-------- Document excerpt
Will Germany make the similar bold move to end the Odyssey for justice to the Greek victims and close these dark chapters of history?
Among the major media networks, I was delighted to read the other day also in the DW (Deutsche Welle) website:
"The British government has agreed to compensate 5,200 Kenyans tortured during the Mau Mau uprising against colonial rule in the 1950s. The settlement came after a High Court ruling in favor of three elderly Kenyans.
Foreign Secretary William Hague told the House of Commons the government would pay a total of 19.9 million pounds sterling (23.5 million euros, $30.8 million) to 5,228 clients represented by a British law firm."
Ironically, this piece of good news came at the moment that Greece is preparing to commemorate the 69th anniversary of the Distomo massacre where on June 10, 1944 the German occupiers brutally executed 218 innocent villagers and torched the homes of the entire town. Distomo is just one of the long lists of atrocities committed by the Germans in Greece which, despite the non-stop efforts of Greece for justice, sadly until this date none of the cases were settled and the victims were never compensated.
While we are congratulating both the Kenyan victims for their huge victory and the British government for their courage to acknowledge wrongdoings, apologize for their actions and compensate the victims, we wish this case to serve as a strong precedent and become the light in the long dark tunnel for the unsettled Greek WWII pending reparations cases.
Undoubtedly, this victory of the Kenyans, which its timing can also be called as a "gift for the Distomo victims upcoming anniversary," it will boost tremendously the hopes to achieve smooth and quick justice for all the cases of the Greek victims as well. Given the utter failure of the legal system to deliver justice to the Greek victims of brutal crimes, this precedent must serve as a denial to Germany's convenient excuses such as; Germany is immune to paying WWII reparation or the time has lapsed therefore, the claims cannot continue to be sought and other shallow dilatory tactics to evade settlement.
Greece has started the legal struggles for justice more than six decades ago and acquired first hand experience qualifying her to state that obtaining justice from the existing legal system is a very steep uphill climb and almost impossible to reach despite the presence of compelling evidence and Germany's inability to prove innocence.
----------------
-------- Material for the task
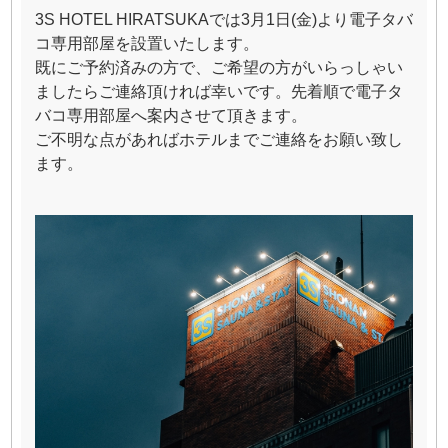
3S HOTEL HIRATSUKAでは3月1日(金)より電子タバ
コ専用部屋を設置いたします。
既にご予約済みの方で、ご希望の方がいらっしゃい
ましたらご連絡頂ければ幸いです。先着順で電子タ
バコ専用部屋へ案内させて頂きます。
ご不明な点があればホテルまでご連絡をお願い致し
ます。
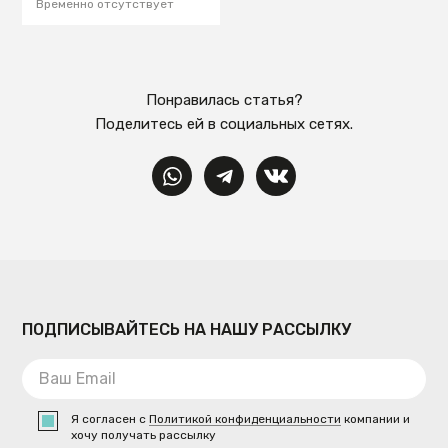
Временно отсутствует
Понравилась статья?
Поделитесь ей в социальных сетях.
ПОДПИСЫВАЙТЕСЬ НА НАШУ РАССЫЛКУ
Я согласен с
Политикой конфиденциальности
компании и
хочу получать рассылку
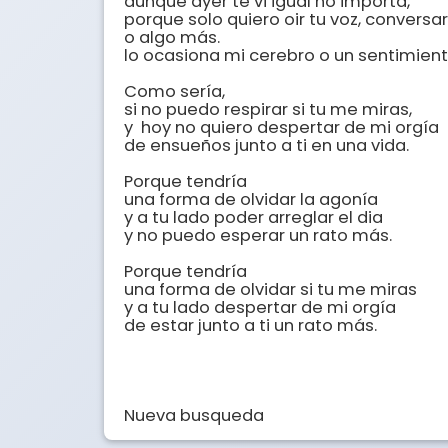
aunque ayer te vi igual no importa,

porque solo quiero oir tu voz, conversar
o algo más.

lo ocasiona mi cerebro o un sentimient
Como sería, 

si no puedo respirar si tu me miras,

y  hoy no quiero despertar de mi orgía

de ensueños junto a ti en una vida.

Porque tendría 

una forma de olvidar la agonía

y a tu lado poder arreglar el dia

y no puedo esperar un rato más.

Porque tendría  

una forma de olvidar si tu me miras

y a tu lado despertar de mi orgía

de estar junto a ti un rato más.

Nueva busqueda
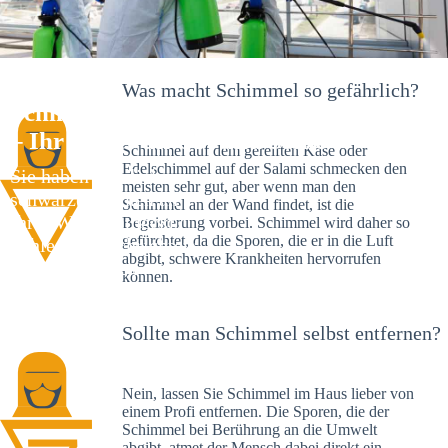
Was macht Schimmel so gefährlich?
Schimmelexperte in Nordweststadt
– Ihr Helfer an Ort und Stelle
Schimmel auf dem gereiften Käse oder
Edelschimmel auf der Salami schmecken den
Sie haben kürzlich
meisten sehr gut, aber wenn man den
schwarze Flecken an
Schimmel an der Wand findet, ist die
Ihrer Wand entdeckt?
Begeisterung vorbei. Schimmel wird daher so
gefürchtet, da die Sporen, die er in die Luft
Schlechte Nachrichten:
abgibt, schwere Krankheiten hervorrufen
Sie haben einen
können.
Schimmelbefall in
Ihrem Haus.
Sollte man Schimmel selbst entfernen?
Nein, lassen Sie Schimmel im Haus lieber von
einem Profi entfernen. Die Sporen, die der
Schimmel bei Berührung an die Umwelt
abgibt, atmet der Mensch dabei direkt ein.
----------------
# Task A
In the reparations article, how many villagers did the German occupiers execute at Distomo on June 10, 1944?
# Task B
Extract, line for line, the listing from its opening line through the line that contains "хочу получать рассылку". Omit the pictures.

# Task result A
218

# Task result B
3S HOTEL HIRATSUKAでは3月1日(金)より電子タバ
コ専用部屋を設置いたします。
既にご予約済みの方で、ご希望の方がいらっしゃい
ましたらご連絡頂ければ幸いです。先着順で電子タ
バコ専用部屋へ案内させて頂きます。
ご不明な点があればホテルまでご連絡をお願い致し
ます。
Временно отсутствует
Понравилась статья?
Поделитесь ей в социальных сетях.
ПОДПИСЫВАЙТЕСЬ НА НАШУ РАССЫЛКУ
Я согласен с
Политикой конфиденциальности
компании и
хочу получать рассылку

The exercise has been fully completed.